Looks right! we could now use the summary function on newdat2 to calculate summary statistics for these 5 variables. However, I will take this opportunity to instead show you how you can nest functions in R. We will nest the subsetting feature inside the summary feature to get a summary of only these 5 columns without actually having to create a permanent new data object.

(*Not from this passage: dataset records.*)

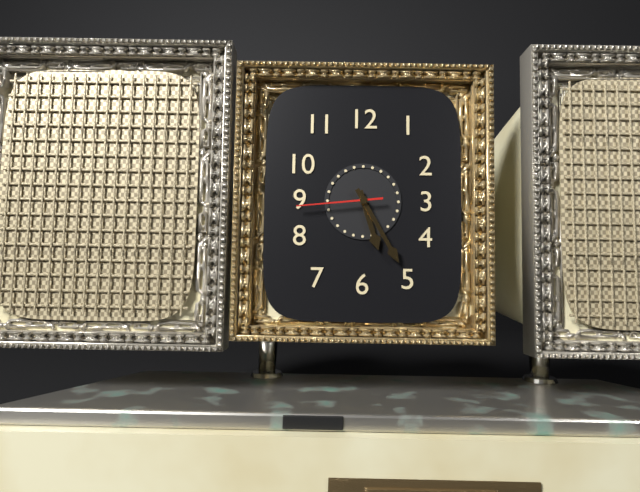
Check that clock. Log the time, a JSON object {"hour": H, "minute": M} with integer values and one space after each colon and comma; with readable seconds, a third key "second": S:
{"hour": 5, "minute": 25, "second": 44}
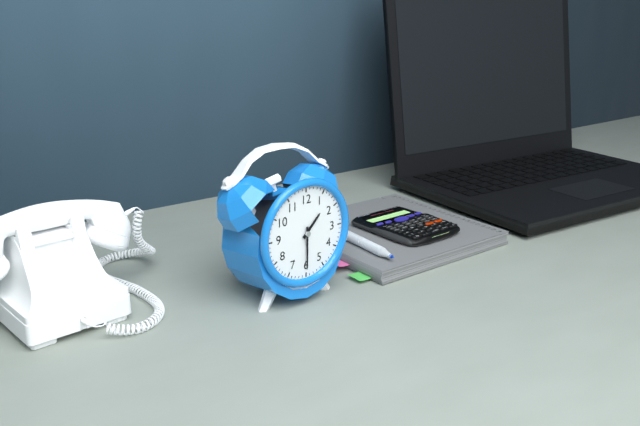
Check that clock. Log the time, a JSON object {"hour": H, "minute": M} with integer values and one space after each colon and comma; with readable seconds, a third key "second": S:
{"hour": 1, "minute": 30}
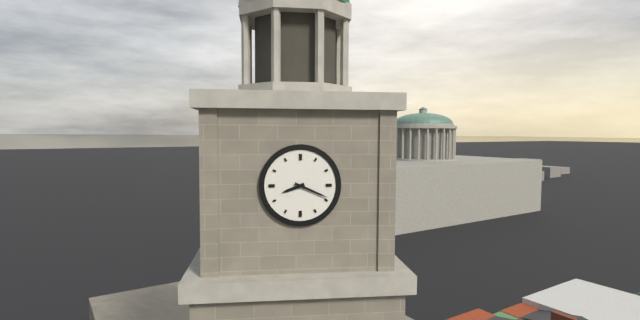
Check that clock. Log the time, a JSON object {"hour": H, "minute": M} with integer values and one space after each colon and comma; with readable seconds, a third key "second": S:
{"hour": 8, "minute": 19}
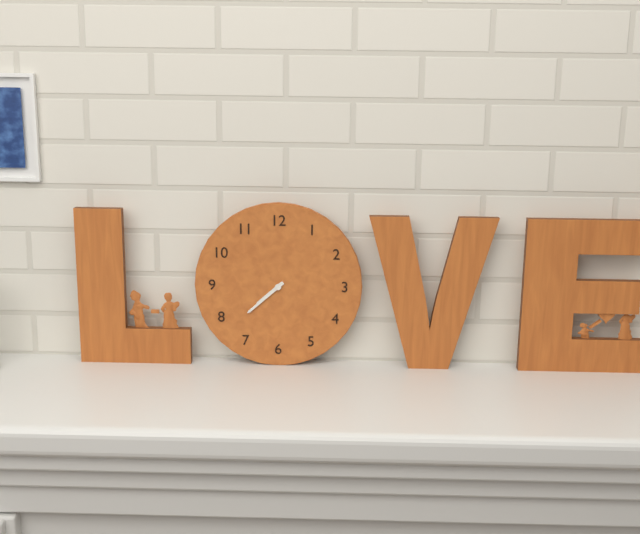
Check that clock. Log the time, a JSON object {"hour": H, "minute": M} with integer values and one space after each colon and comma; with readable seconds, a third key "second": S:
{"hour": 7, "minute": 38}
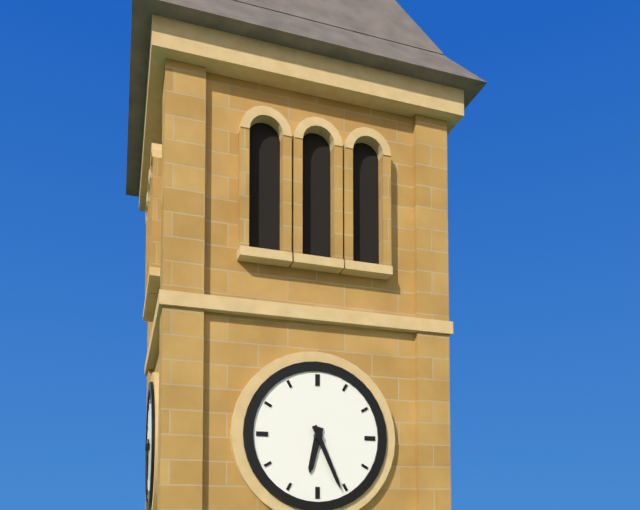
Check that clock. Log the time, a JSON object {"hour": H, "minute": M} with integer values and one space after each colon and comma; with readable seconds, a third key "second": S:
{"hour": 6, "minute": 26}
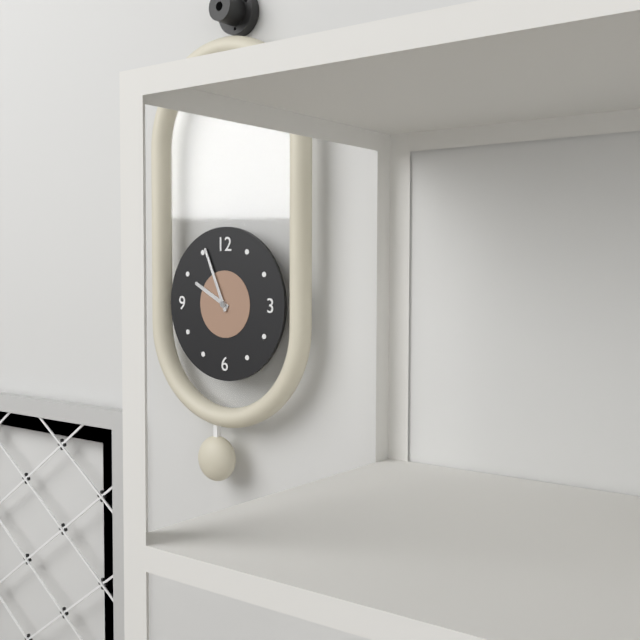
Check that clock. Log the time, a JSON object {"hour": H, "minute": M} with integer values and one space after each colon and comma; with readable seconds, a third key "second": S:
{"hour": 9, "minute": 56}
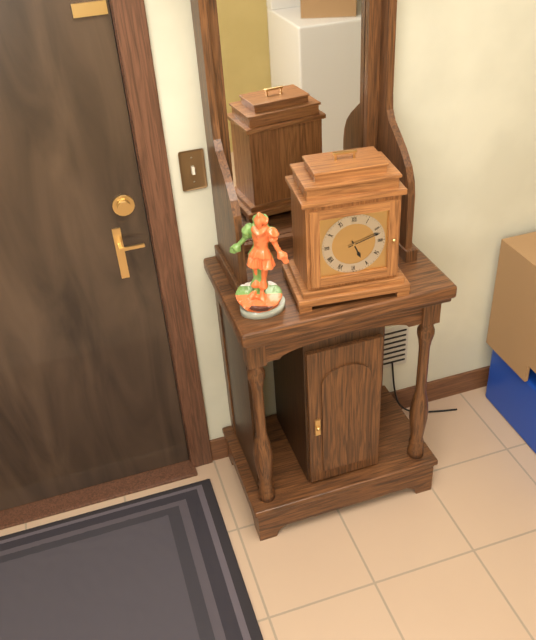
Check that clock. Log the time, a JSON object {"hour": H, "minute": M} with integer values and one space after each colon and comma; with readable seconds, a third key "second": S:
{"hour": 5, "minute": 12}
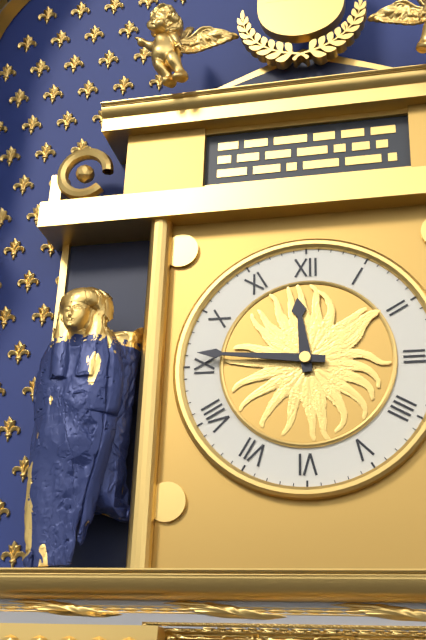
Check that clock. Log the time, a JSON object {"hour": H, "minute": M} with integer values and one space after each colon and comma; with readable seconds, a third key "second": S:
{"hour": 11, "minute": 46}
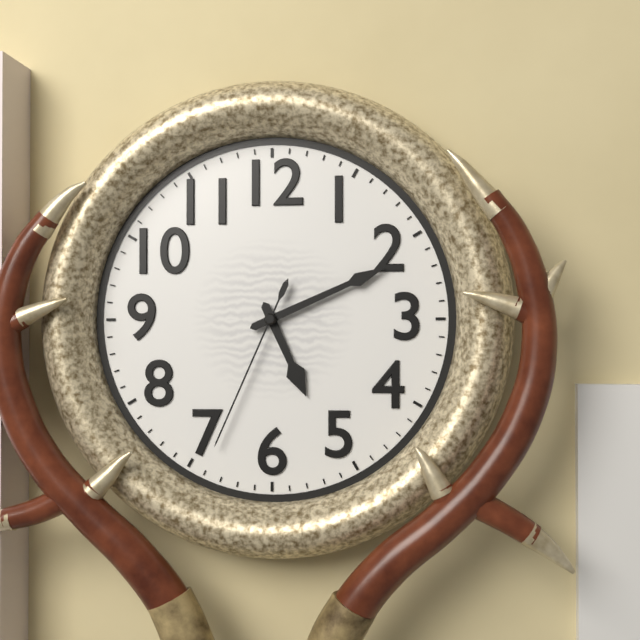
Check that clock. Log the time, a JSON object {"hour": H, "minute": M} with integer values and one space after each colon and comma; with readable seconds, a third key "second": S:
{"hour": 5, "minute": 11, "second": 34}
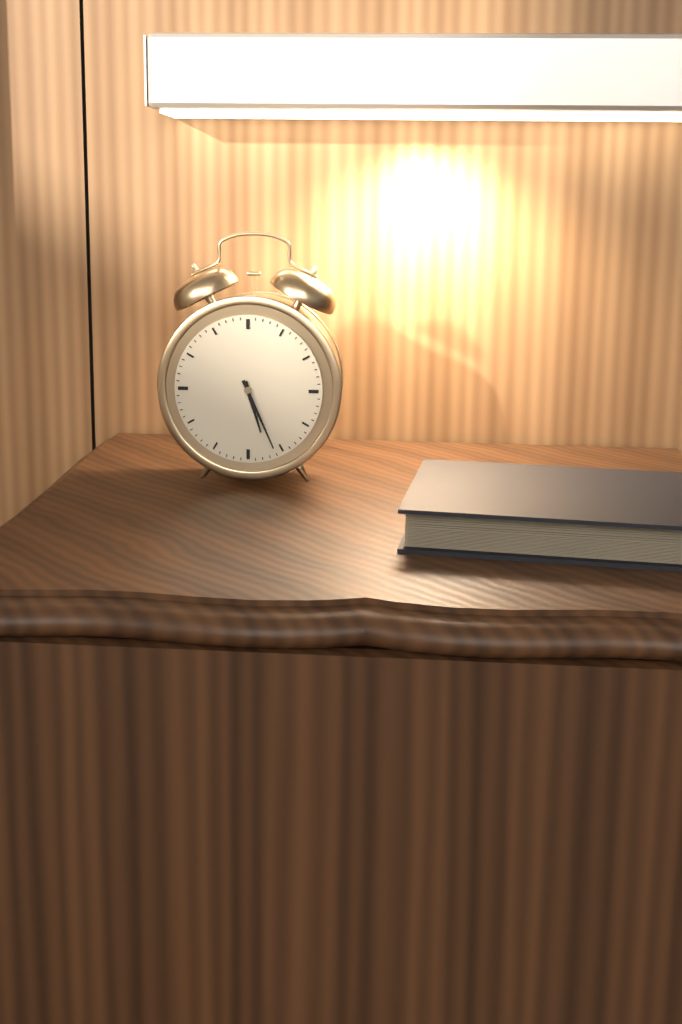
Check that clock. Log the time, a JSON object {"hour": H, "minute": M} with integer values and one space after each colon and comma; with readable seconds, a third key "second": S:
{"hour": 5, "minute": 26}
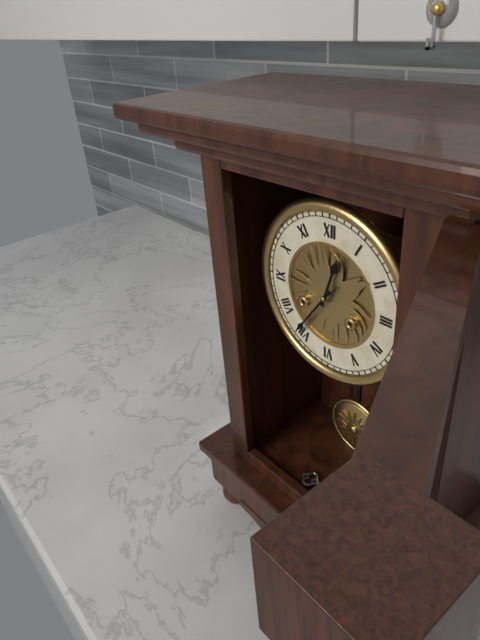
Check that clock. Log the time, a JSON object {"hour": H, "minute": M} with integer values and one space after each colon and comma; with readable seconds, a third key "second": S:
{"hour": 12, "minute": 36}
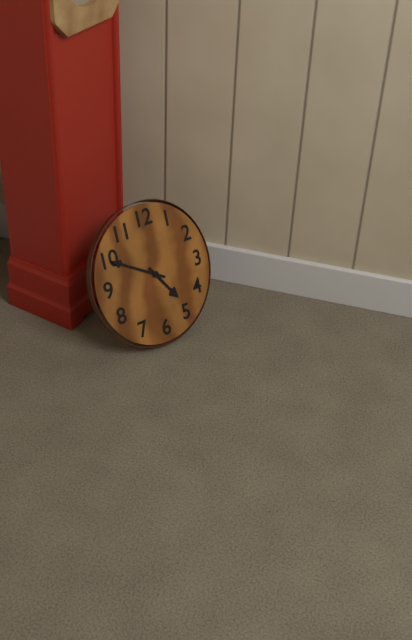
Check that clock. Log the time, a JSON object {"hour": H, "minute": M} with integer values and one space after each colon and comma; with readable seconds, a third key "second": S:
{"hour": 4, "minute": 50}
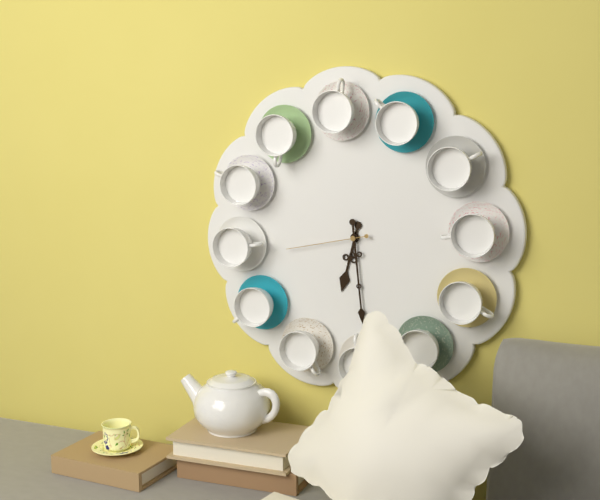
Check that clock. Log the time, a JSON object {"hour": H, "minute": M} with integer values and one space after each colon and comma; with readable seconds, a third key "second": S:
{"hour": 6, "minute": 29, "second": 43}
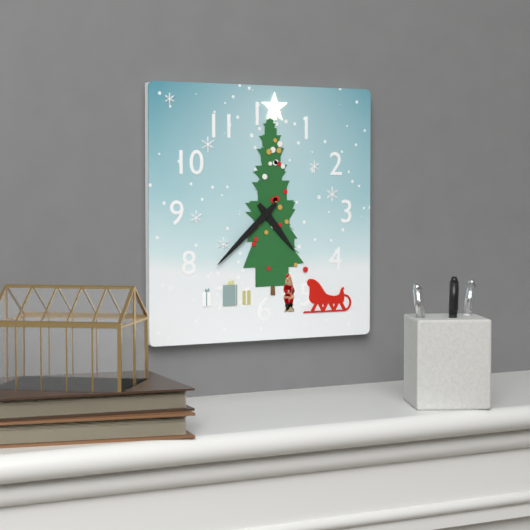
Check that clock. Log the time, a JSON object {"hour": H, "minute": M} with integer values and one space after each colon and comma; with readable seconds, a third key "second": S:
{"hour": 4, "minute": 38}
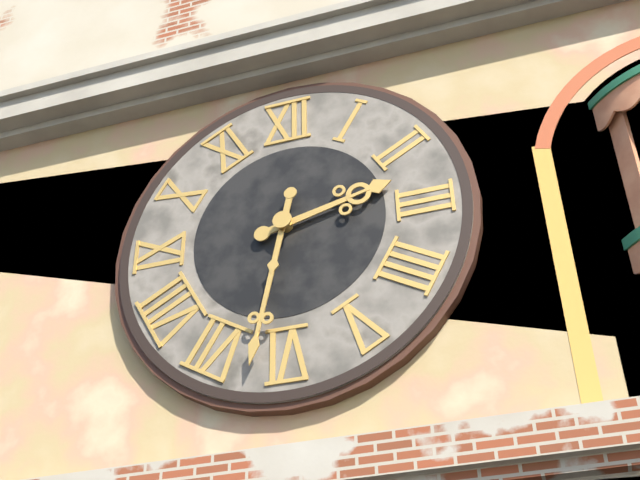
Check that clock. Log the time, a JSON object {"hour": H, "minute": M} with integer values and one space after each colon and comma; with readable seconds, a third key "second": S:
{"hour": 2, "minute": 32}
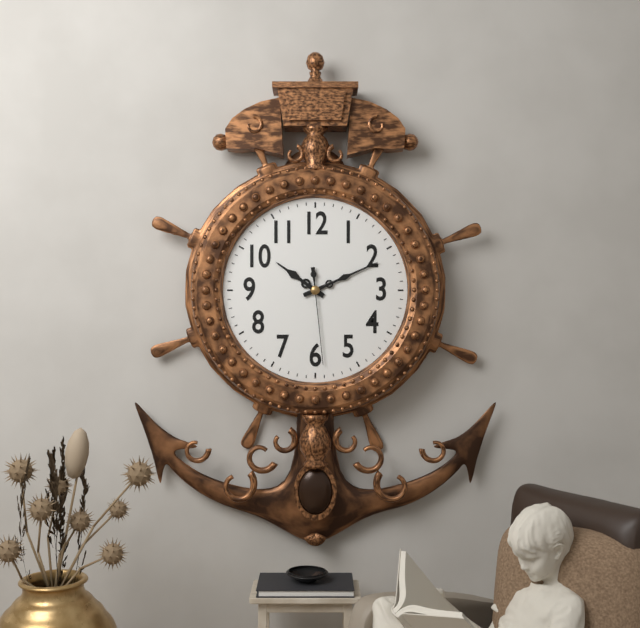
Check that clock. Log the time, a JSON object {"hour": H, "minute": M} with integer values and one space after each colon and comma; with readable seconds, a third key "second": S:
{"hour": 10, "minute": 11, "second": 29}
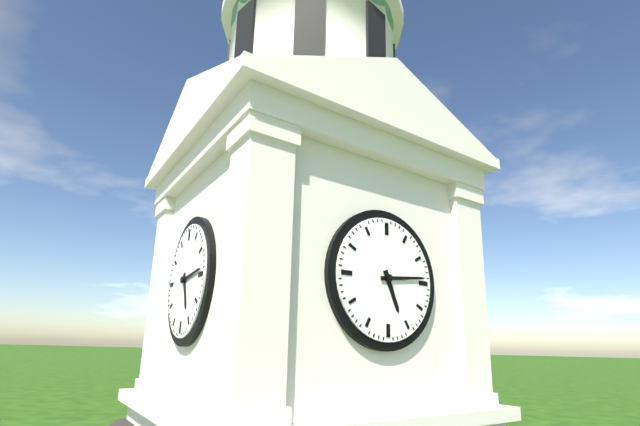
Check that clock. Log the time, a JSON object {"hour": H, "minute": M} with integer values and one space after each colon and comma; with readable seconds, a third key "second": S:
{"hour": 5, "minute": 14}
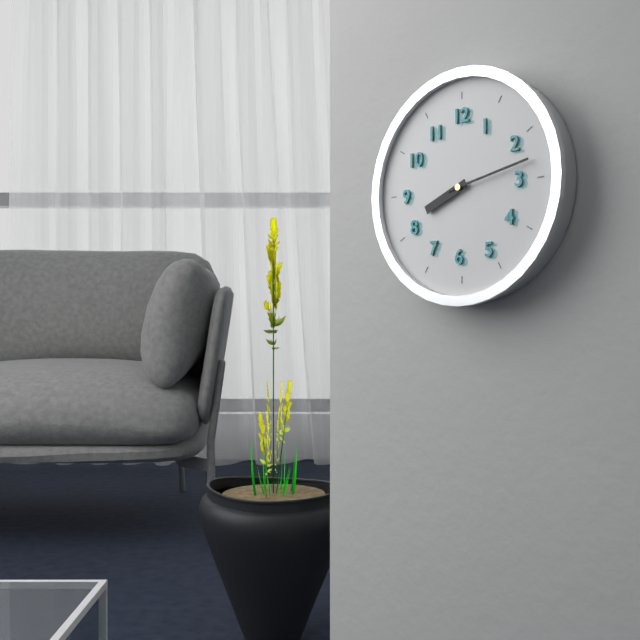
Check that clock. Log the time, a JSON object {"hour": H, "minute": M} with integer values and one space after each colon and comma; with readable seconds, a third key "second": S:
{"hour": 8, "minute": 13}
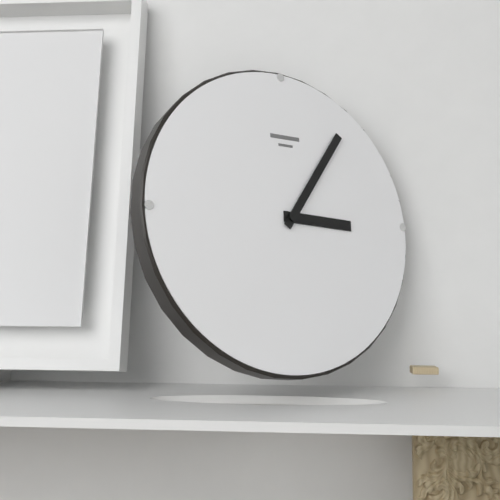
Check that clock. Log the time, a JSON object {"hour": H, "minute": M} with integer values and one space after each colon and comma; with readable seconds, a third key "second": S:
{"hour": 3, "minute": 6}
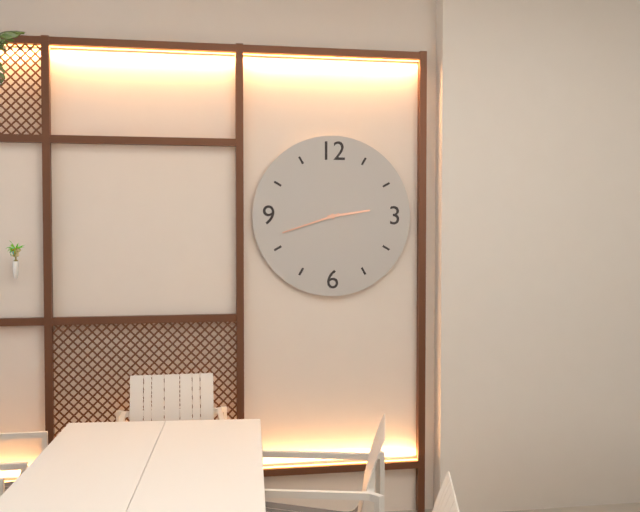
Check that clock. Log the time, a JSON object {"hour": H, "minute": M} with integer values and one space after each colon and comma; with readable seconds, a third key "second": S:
{"hour": 2, "minute": 42}
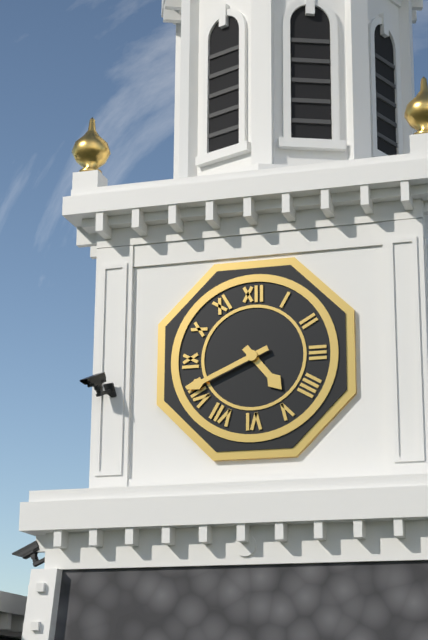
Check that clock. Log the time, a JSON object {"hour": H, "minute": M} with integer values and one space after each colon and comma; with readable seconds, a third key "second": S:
{"hour": 4, "minute": 41}
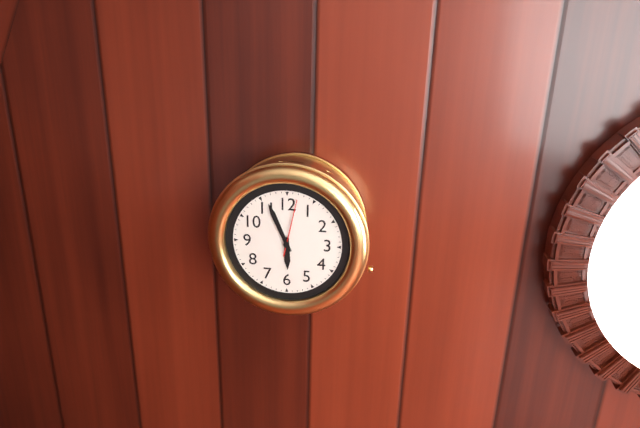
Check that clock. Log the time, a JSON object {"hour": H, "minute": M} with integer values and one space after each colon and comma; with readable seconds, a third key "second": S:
{"hour": 5, "minute": 56, "second": 2}
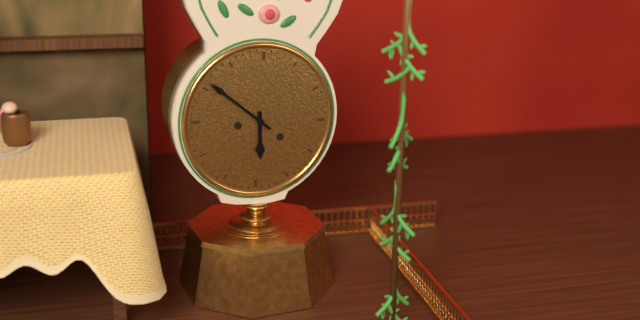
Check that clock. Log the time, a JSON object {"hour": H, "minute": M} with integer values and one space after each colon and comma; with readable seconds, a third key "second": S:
{"hour": 5, "minute": 51}
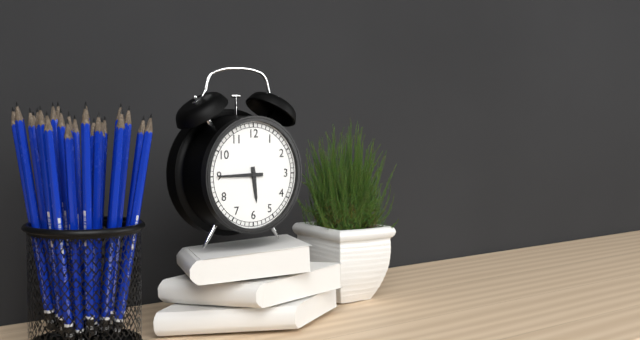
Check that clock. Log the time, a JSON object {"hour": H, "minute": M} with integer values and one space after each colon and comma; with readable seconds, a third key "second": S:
{"hour": 5, "minute": 45}
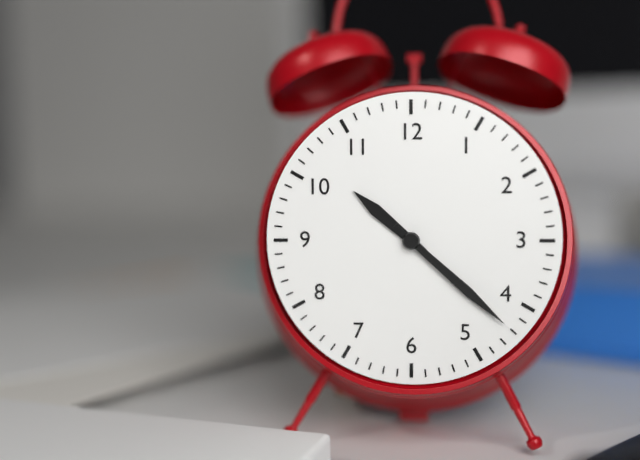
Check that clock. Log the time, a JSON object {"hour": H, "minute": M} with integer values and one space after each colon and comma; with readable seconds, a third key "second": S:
{"hour": 10, "minute": 22}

summary(MathDat[c(2:4, 6, 8)])
## MathAnx SelfEfficacy MathScore Age
## Min. :24.00 Min. :11.00 Min. :33.00 Min. :17.00
## 1st Qu.:30.00 1st Qu.:15.00 1st Qu.:73.00 1st Qu.:19.00
## Median :31.00 Median :16.00 Median :76.50 Median :19.00
## Mean :31.65 Mean :15.73 Mean :76.97 Mean :19.13
## 3rd Qu.:34.00 3rd Qu.:17.00 3rd Qu.:83.00 3rd Qu.:19.00
## Max. :44.00 Max. :20.00 Max. :98.00 Max. :24.00
##
## MathAfter
## Min. :58.00
## 1st Qu.:77.00
## Median :81.00
## Mean :82.66
## 3rd Qu.:89.75
## Max. :99.00
## NA's :2
Challenge: run the following syntax. What do you think is happening? What does the round
function do? Remember you could type ?round
to get help on this function.
round(mean(MathDat$Age), 2)
## [1] 19.13
round(mean(MathDat$Age), 4)
## [1] 19.1333
plot(MathDat$MathAnx, MathDat$MathScore)
Notice that these plots are so simple to create, but are also very visaully simplistic and the axis labels are pretty atrocious to look at. You can add axis labels and a title using the argumants “xlab”, “ylab”, and “main”:
plot(MathDat$MathAnx, MathDat$MathScore, ylab="Math Score", xlab="Math Anxiety", main="Math Score by Math Anxiety Level")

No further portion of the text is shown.